◆ **THE PROBLEM**: Switch "legend" to "key" in the entries from the line with "What are all" up to and including the line with "Is the sum of", and write out only those lines with everything else unchanged.

◆ **INFORMATION PROVIDED**:
┄┄┄┄┄┄┄┄┄┄
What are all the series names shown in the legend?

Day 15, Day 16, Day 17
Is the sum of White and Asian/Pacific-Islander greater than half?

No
┄┄┄┄┄┄┄┄┄┄
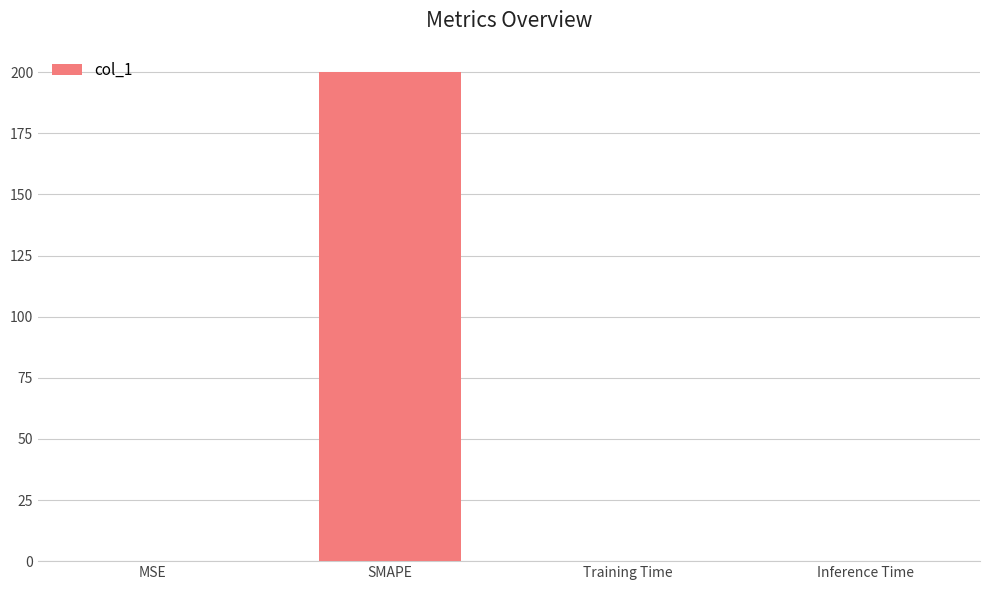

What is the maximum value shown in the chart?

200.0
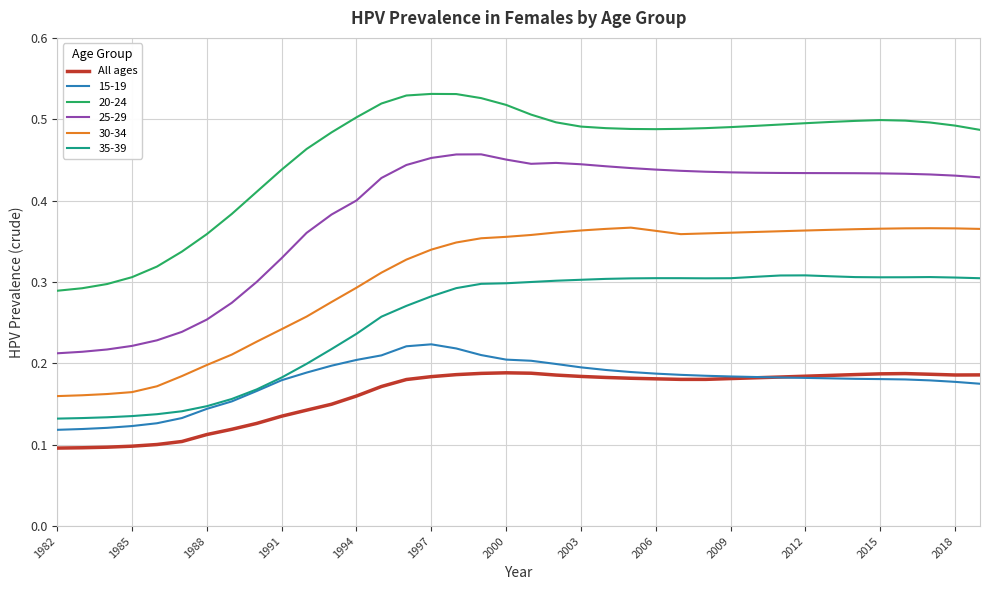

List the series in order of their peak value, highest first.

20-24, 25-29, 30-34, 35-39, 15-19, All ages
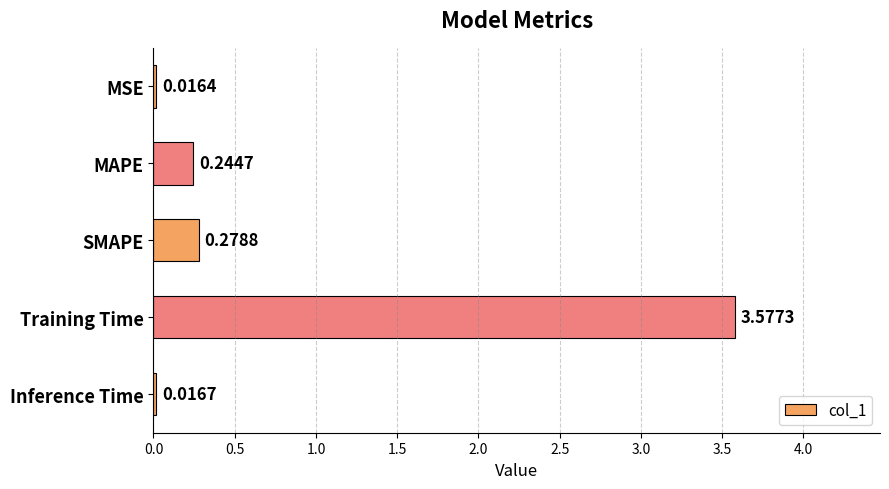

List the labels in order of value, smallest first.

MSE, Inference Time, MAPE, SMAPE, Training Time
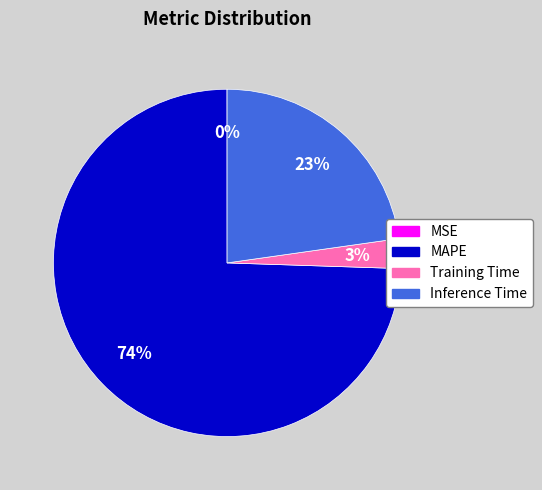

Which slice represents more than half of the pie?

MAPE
┄┄┄┄┄┄┄┄┄┄
◆ **ANSWER TO THIS EXERCISE**:
What are all the series names shown in the key?

Day 15, Day 16, Day 17
Is the sum of White and Asian/Pacific-Islander greater than half?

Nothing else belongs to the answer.